_DATASET CONTENT_.
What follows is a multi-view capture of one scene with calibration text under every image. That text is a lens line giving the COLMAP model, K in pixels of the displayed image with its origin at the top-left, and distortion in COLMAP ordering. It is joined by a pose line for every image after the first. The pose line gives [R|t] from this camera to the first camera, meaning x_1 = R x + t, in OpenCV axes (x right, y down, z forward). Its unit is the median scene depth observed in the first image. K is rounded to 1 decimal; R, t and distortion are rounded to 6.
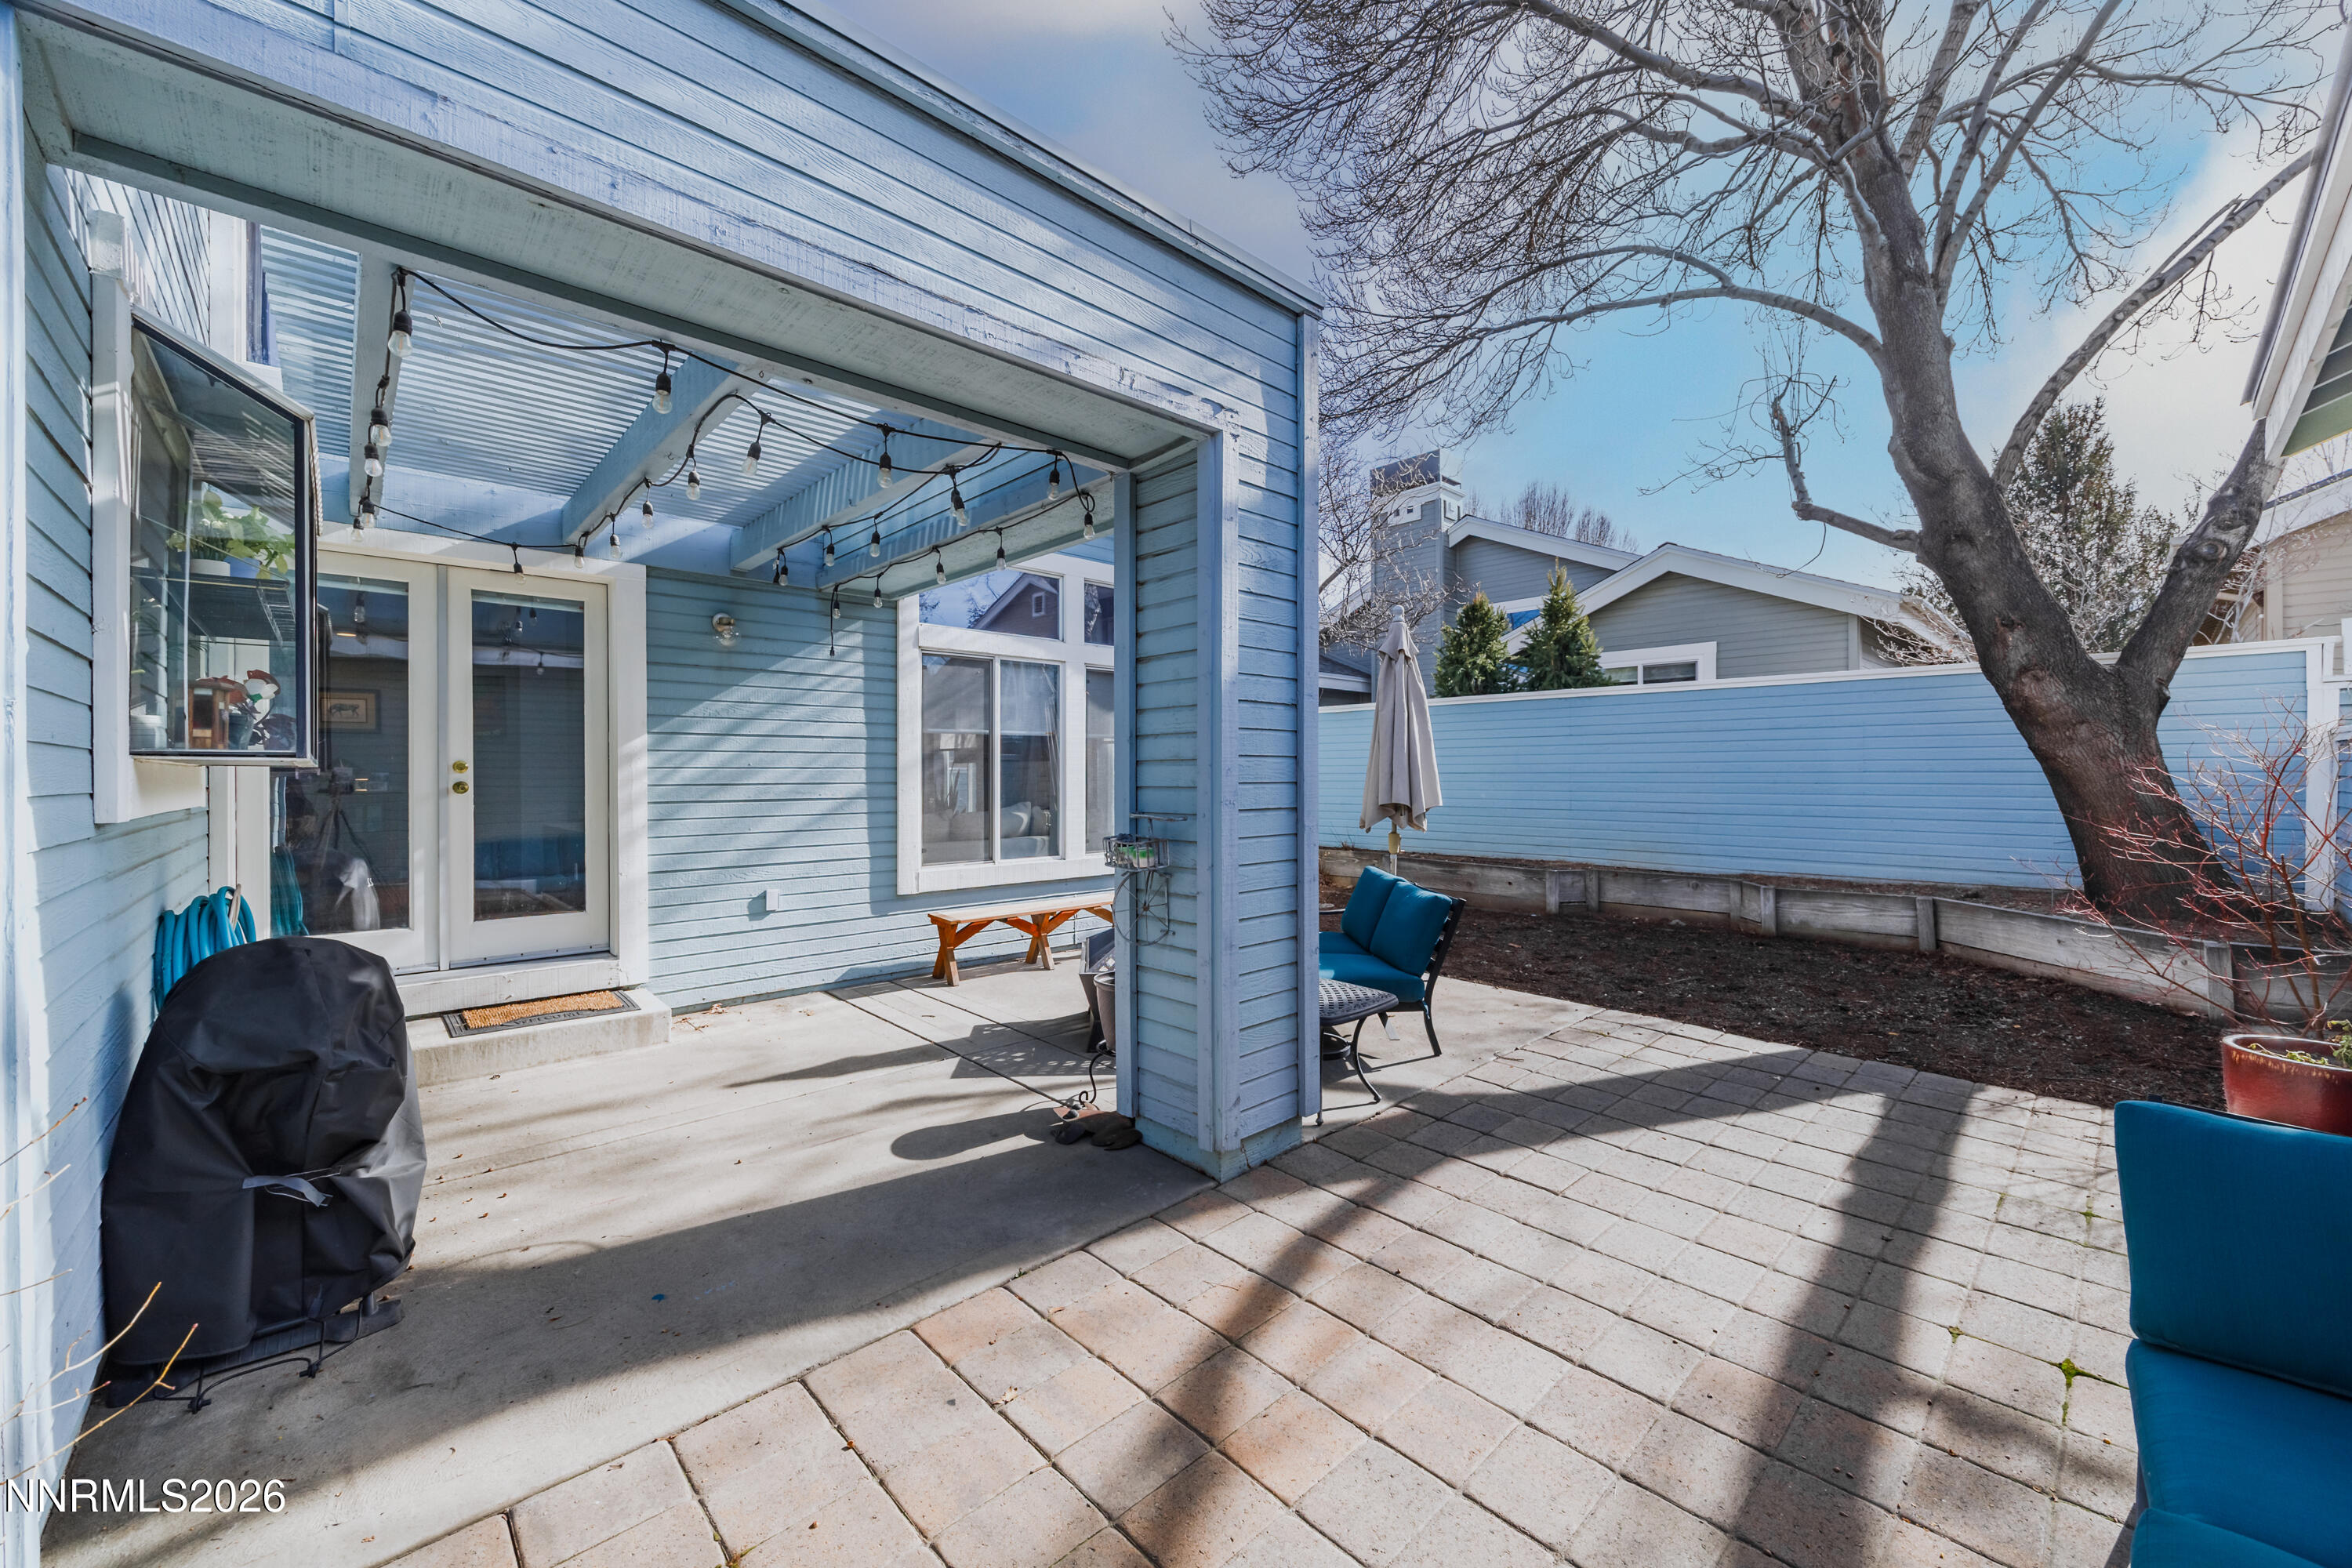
lens RADIAL K [[897.1, 0, 1176.0], [0, 897.1, 784.0], [0, 0, 1]] dist [0.000473, 0.000025]
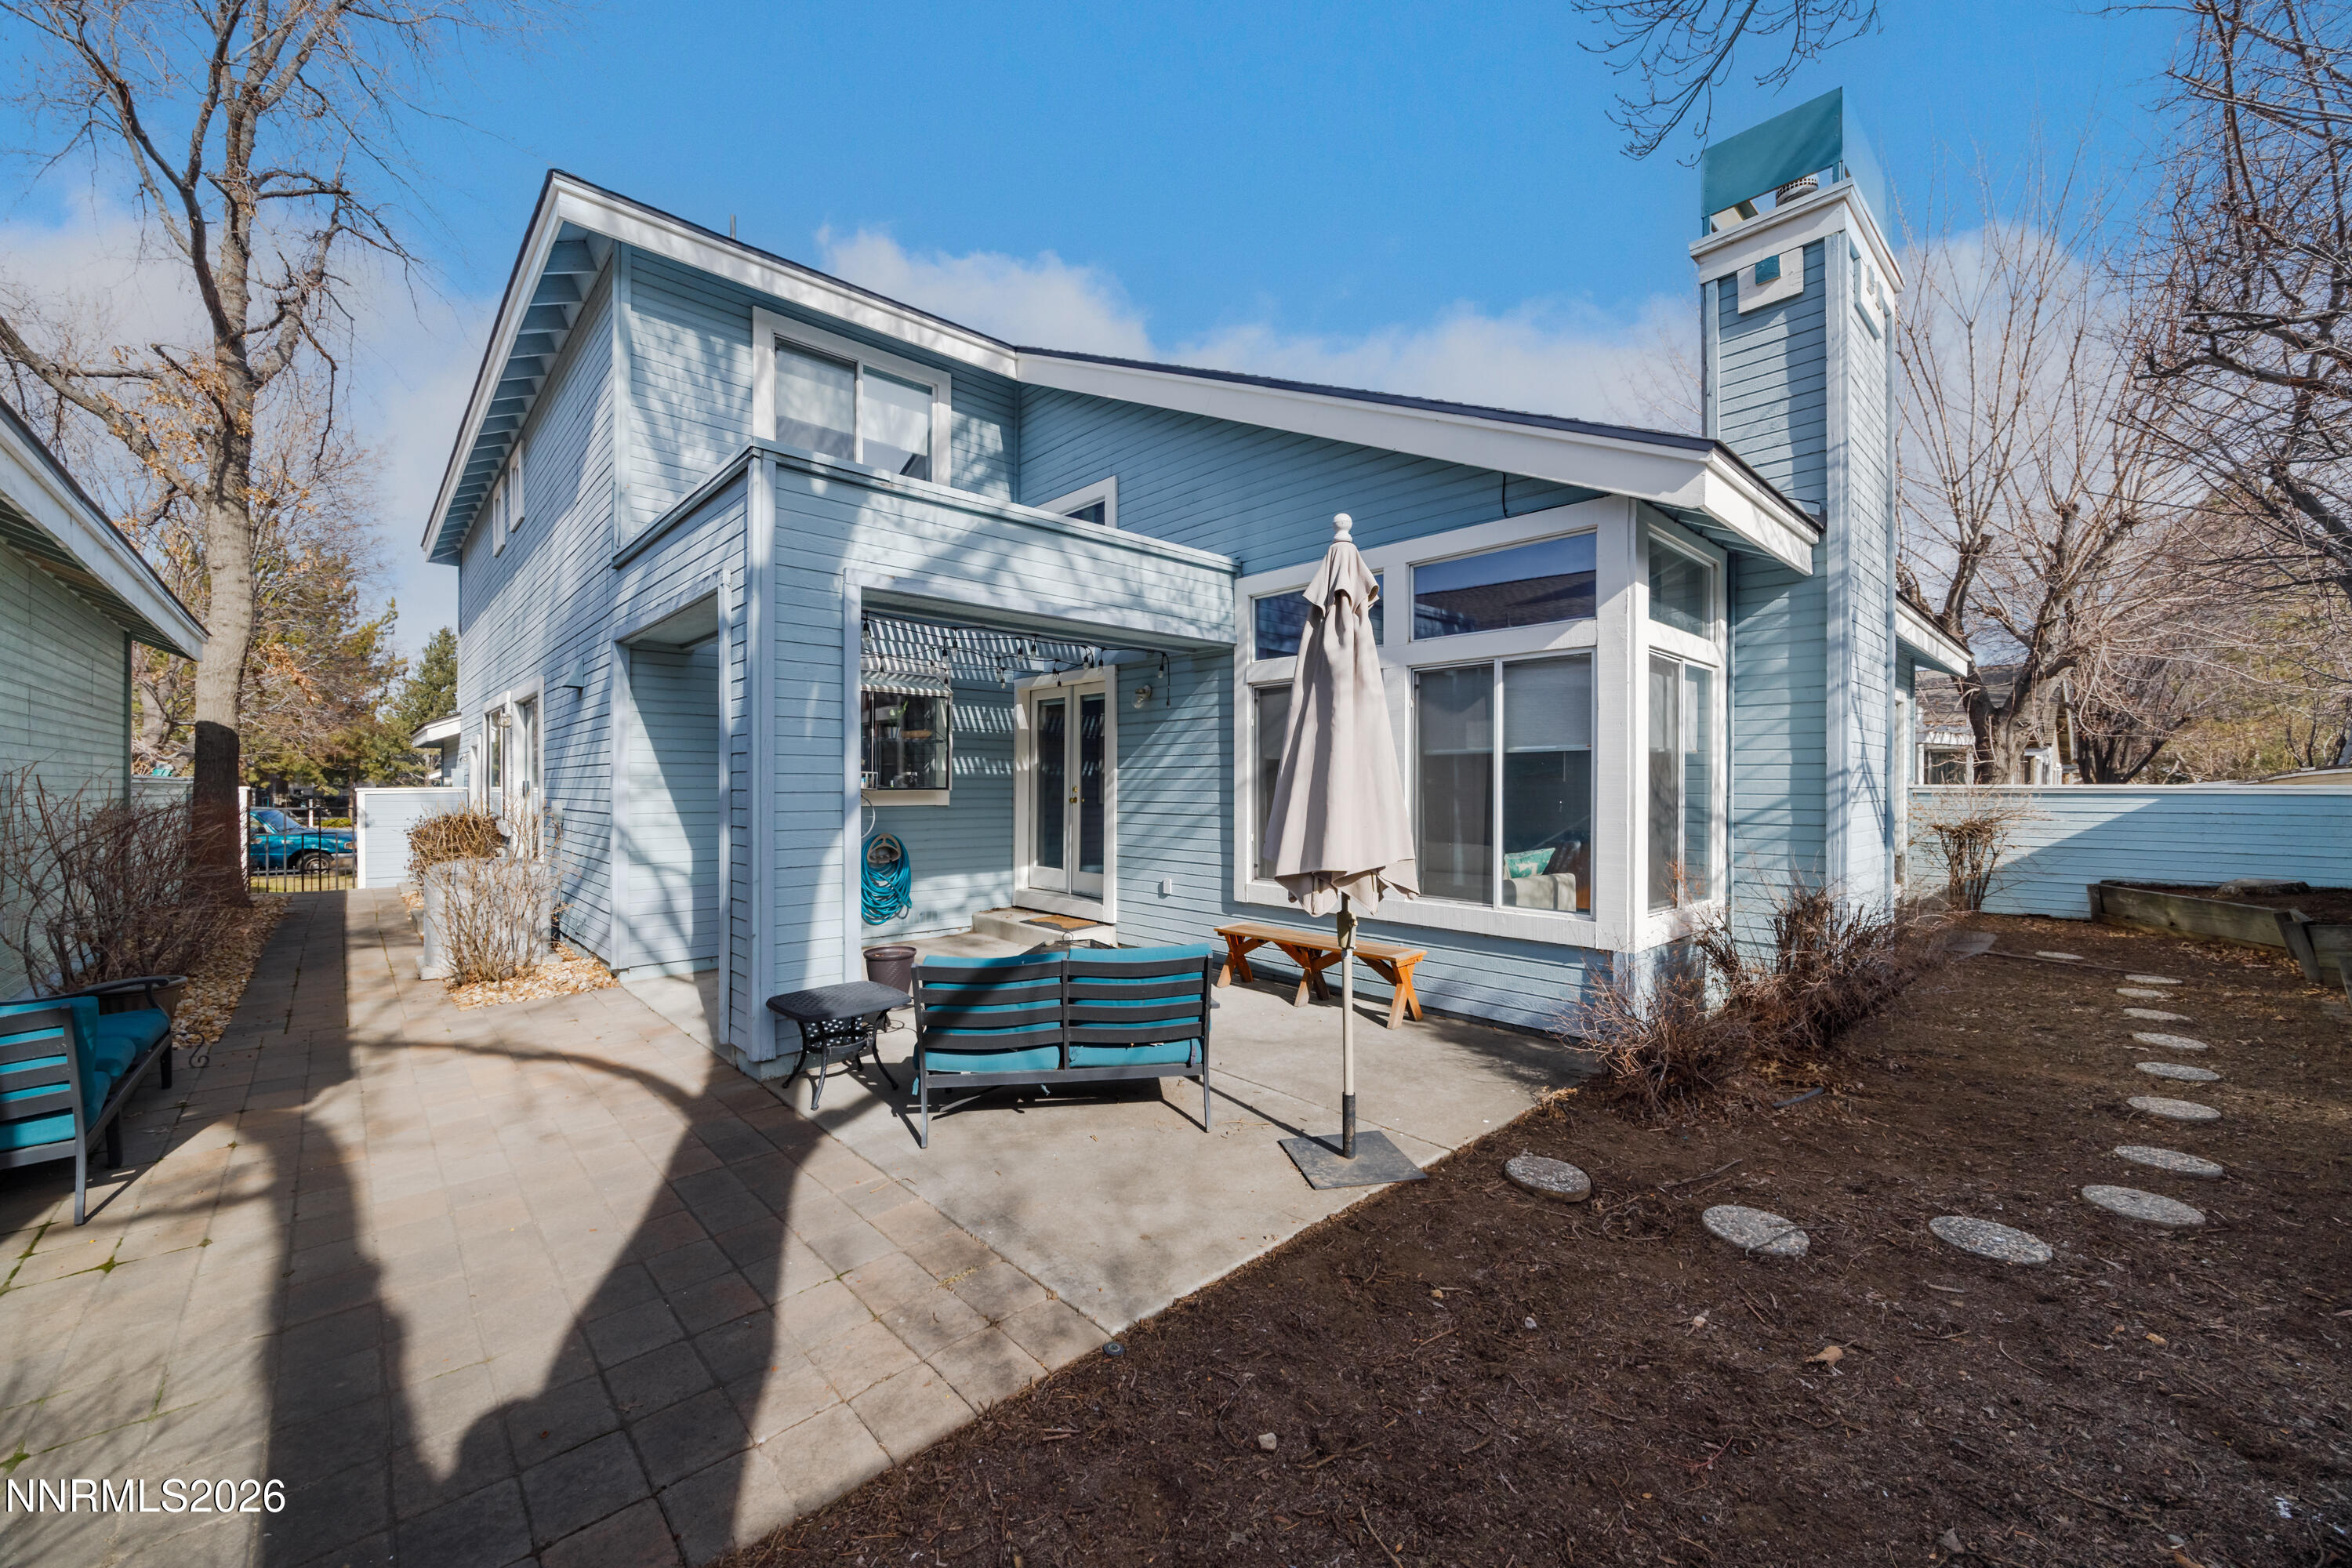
lens RADIAL K [[897.1, 0, 1176.0], [0, 897.1, 784.0], [0, 0, 1]] dist [0.000473, 0.000025]
pose [[-0.004322, 0.008528, -0.999954, 1.145017], [-0.016610, 0.999825, 0.008599, -0.050598], [0.999853, 0.016646, -0.004179, 1.250383]]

_EXERCISE OBJECTIVE_.
Pictures are not part of the copy. Restate everything else in the listing word for word.

_TASK ANSWER_.
What follows is a multi-view capture of one scene with calibration text under every image. That text is a lens line giving the COLMAP model, K in pixels of the displayed image with its origin at the top-left, and distortion in COLMAP ordering. It is joined by a pose line for every image after the first. The pose line gives [R|t] from this camera to the first camera, meaning x_1 = R x + t, in OpenCV axes (x right, y down, z forward). Its unit is the median scene depth observed in the first image. K is rounded to 1 decimal; R, t and distortion are rounded to 6.
lens RADIAL K [[897.1, 0, 1176.0], [0, 897.1, 784.0], [0, 0, 1]] dist [0.000473, 0.000025]
lens RADIAL K [[897.1, 0, 1176.0], [0, 897.1, 784.0], [0, 0, 1]] dist [0.000473, 0.000025]
pose [[-0.004322, 0.008528, -0.999954, 1.145017], [-0.016610, 0.999825, 0.008599, -0.050598], [0.999853, 0.016646, -0.004179, 1.250383]]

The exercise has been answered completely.